*JOB 1*. Write out the passage on the written down value under Section 43(6) in full, word for word.
*JOB 2*. Extract the entries word for word, starting with their first line and going on through the line with "Kun tilgjengelig i butikk". Leave the pictures out of your answer.

*EXERCISE TEXT*.
*** Block opens ***

2. WHEN A BLOCK OF ASSET IS TRANSFERRED [ Explanation 2 to Section 43(6)]-where in any previous year Block of Assets is transferred in a scheme of Amalgamation by an amalgamating company to the amalgamated company , then Actual Cost of Block of Assets in case of amalgamating company will be the Written Down Value of Block of Assets as in case of amalgamating company for the immediately preceding year as reduced by the amount of depreciation actually allowed in relation to the said previous year.

PLEASE NOTE THAT This rule is applicable only when the amalgamating company is an Indian Company.

Section 43(6) in The Income- Tax Act, 1995  ” written down value” means-

Explanation 2.- Where in any previous year, any block of assets is transferred,-

(a) by a holding company to its subsidiary company or by a subsidiary company to its holding company and the conditions of clause (iv) or, as the case may be, of clause (v) of section 47 are satisfied; or

(b) by the amalgamating company to the amalgamated company in a scheme of amalgamation, and the amalgamated company is an Indian company, then, notwithstanding anything contained in clause (1), the actual cost of the block of assets in the case of the transferee- company or the amalgamated company, as the case may be, shall be the written down value of the block of assets as in the case of the transferor- company or the amalgamating company for the immediately preceding previous year as reduced by the amount of depreciation actually allowed in relation to the said preceding previous year.

*** Block closes ***

*DATA EXTRACTS*.
*** Block opens ***

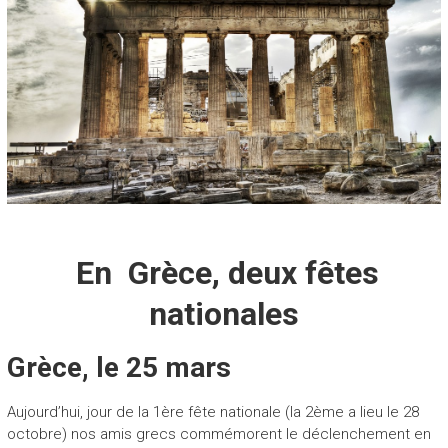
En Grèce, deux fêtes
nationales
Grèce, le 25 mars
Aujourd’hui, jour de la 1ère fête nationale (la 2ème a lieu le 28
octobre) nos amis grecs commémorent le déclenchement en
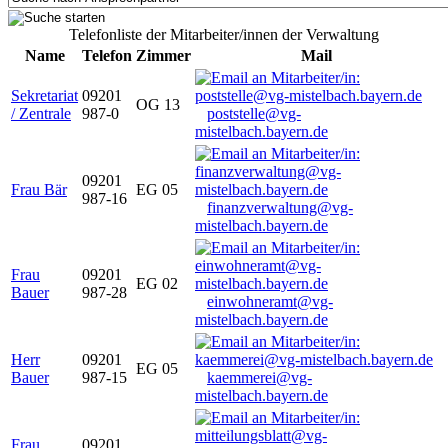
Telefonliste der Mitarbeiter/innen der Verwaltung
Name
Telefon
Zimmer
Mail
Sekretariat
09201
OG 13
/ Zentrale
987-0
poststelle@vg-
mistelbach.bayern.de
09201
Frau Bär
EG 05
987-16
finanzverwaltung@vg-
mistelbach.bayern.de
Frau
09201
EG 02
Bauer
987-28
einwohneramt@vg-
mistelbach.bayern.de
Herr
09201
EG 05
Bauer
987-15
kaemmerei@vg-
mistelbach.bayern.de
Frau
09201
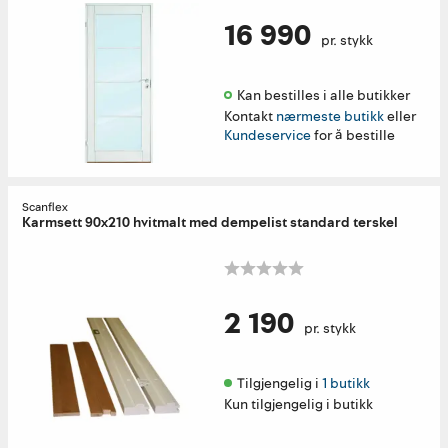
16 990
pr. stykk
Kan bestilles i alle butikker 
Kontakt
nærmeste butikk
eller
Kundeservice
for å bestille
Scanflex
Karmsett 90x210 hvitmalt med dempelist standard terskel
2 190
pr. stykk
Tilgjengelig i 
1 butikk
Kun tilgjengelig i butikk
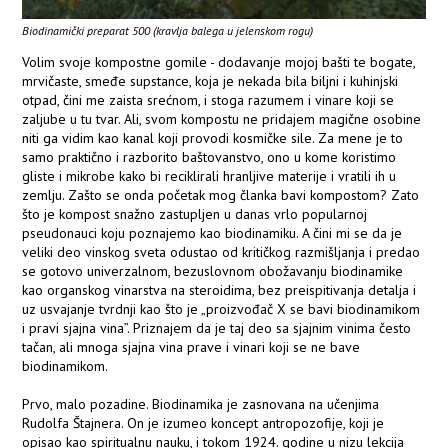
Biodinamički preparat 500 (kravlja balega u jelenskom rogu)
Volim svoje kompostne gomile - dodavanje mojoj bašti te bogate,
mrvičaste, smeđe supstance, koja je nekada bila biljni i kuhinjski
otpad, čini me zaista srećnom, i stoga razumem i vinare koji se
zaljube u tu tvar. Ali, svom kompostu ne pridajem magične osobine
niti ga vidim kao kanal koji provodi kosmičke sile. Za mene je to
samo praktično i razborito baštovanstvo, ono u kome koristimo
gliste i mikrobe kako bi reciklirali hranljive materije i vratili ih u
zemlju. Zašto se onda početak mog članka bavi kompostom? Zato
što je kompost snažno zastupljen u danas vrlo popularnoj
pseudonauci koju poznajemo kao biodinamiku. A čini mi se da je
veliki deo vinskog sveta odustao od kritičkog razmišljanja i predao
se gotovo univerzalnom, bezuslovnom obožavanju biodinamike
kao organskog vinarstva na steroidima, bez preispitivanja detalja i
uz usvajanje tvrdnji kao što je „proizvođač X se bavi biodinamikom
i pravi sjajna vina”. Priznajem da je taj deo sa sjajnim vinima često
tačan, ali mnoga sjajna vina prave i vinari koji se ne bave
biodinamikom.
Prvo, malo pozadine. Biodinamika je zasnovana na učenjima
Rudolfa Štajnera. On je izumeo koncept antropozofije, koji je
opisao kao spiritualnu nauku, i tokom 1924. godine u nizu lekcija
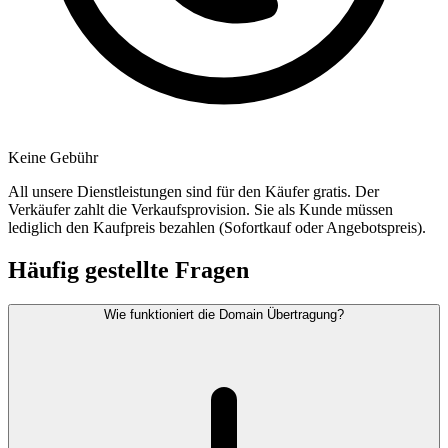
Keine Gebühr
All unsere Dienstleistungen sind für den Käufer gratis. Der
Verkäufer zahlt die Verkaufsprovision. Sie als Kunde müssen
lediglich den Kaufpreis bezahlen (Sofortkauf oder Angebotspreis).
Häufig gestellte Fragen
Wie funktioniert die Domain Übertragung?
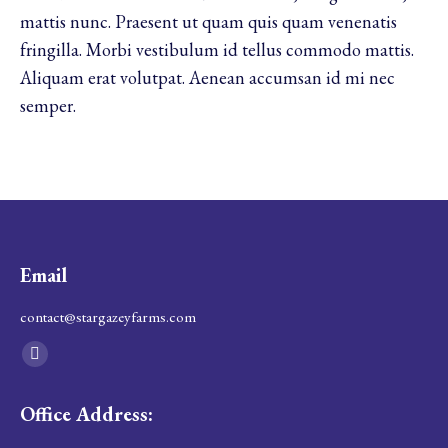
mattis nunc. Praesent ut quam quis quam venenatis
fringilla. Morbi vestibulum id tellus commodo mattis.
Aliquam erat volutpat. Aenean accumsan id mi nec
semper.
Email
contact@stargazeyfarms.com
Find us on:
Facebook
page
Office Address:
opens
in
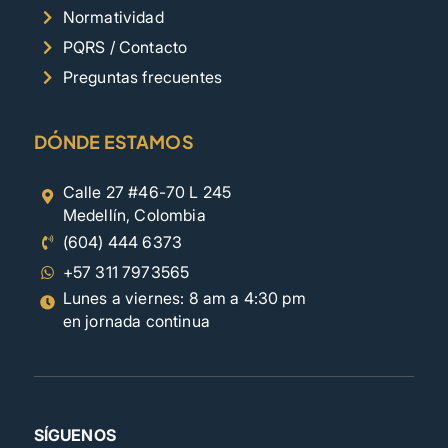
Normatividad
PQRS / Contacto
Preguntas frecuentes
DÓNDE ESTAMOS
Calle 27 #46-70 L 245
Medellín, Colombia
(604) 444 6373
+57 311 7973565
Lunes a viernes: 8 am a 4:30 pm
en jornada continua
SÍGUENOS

*** Block closes ***

*EXPECTED OUTPUT 1*.
2. WHEN A BLOCK OF ASSET IS TRANSFERRED [ Explanation 2 to Section 43(6)]-where in any previous year Block of Assets is transferred in a scheme of Amalgamation by an amalgamating company to the amalgamated company , then Actual Cost of Block of Assets in case of amalgamating company will be the Written Down Value of Block of Assets as in case of amalgamating company for the immediately preceding year as reduced by the amount of depreciation actually allowed in relation to the said previous year.

PLEASE NOTE THAT This rule is applicable only when the amalgamating company is an Indian Company.

Section 43(6) in The Income- Tax Act, 1995  ” written down value” means-

Explanation 2.- Where in any previous year, any block of assets is transferred,-

(a) by a holding company to its subsidiary company or by a subsidiary company to its holding company and the conditions of clause (iv) or, as the case may be, of clause (v) of section 47 are satisfied; or

(b) by the amalgamating company to the amalgamated company in a scheme of amalgamation, and the amalgamated company is an Indian company, then, notwithstanding anything contained in clause (1), the actual cost of the block of assets in the case of the transferee- company or the amalgamated company, as the case may be, shall be the written down value of the block of assets as in the case of the transferor- company or the amalgamating company for the immediately preceding previous year as reduced by the amount of depreciation actually allowed in relation to the said preceding previous year.

*EXPECTED OUTPUT 2*.
En Grèce, deux fêtes
nationales
Grèce, le 25 mars
Aujourd’hui, jour de la 1ère fête nationale (la 2ème a lieu le 28
octobre) nos amis grecs commémorent le déclenchement en
Telefonliste der Mitarbeiter/innen der Verwaltung
Name
Telefon
Zimmer
Mail
Sekretariat
09201
OG 13
/ Zentrale
987-0
poststelle@vg-
mistelbach.bayern.de
09201
Frau Bär
EG 05
987-16
finanzverwaltung@vg-
mistelbach.bayern.de
Frau
09201
EG 02
Bauer
987-28
einwohneramt@vg-
mistelbach.bayern.de
Herr
09201
EG 05
Bauer
987-15
kaemmerei@vg-
mistelbach.bayern.de
Frau
09201
16 990
pr. stykk
Kan bestilles i alle butikker 
Kontakt
nærmeste butikk
eller
Kundeservice
for å bestille
Scanflex
Karmsett 90x210 hvitmalt med dempelist standard terskel
2 190
pr. stykk
Tilgjengelig i 
1 butikk
Kun tilgjengelig i butikk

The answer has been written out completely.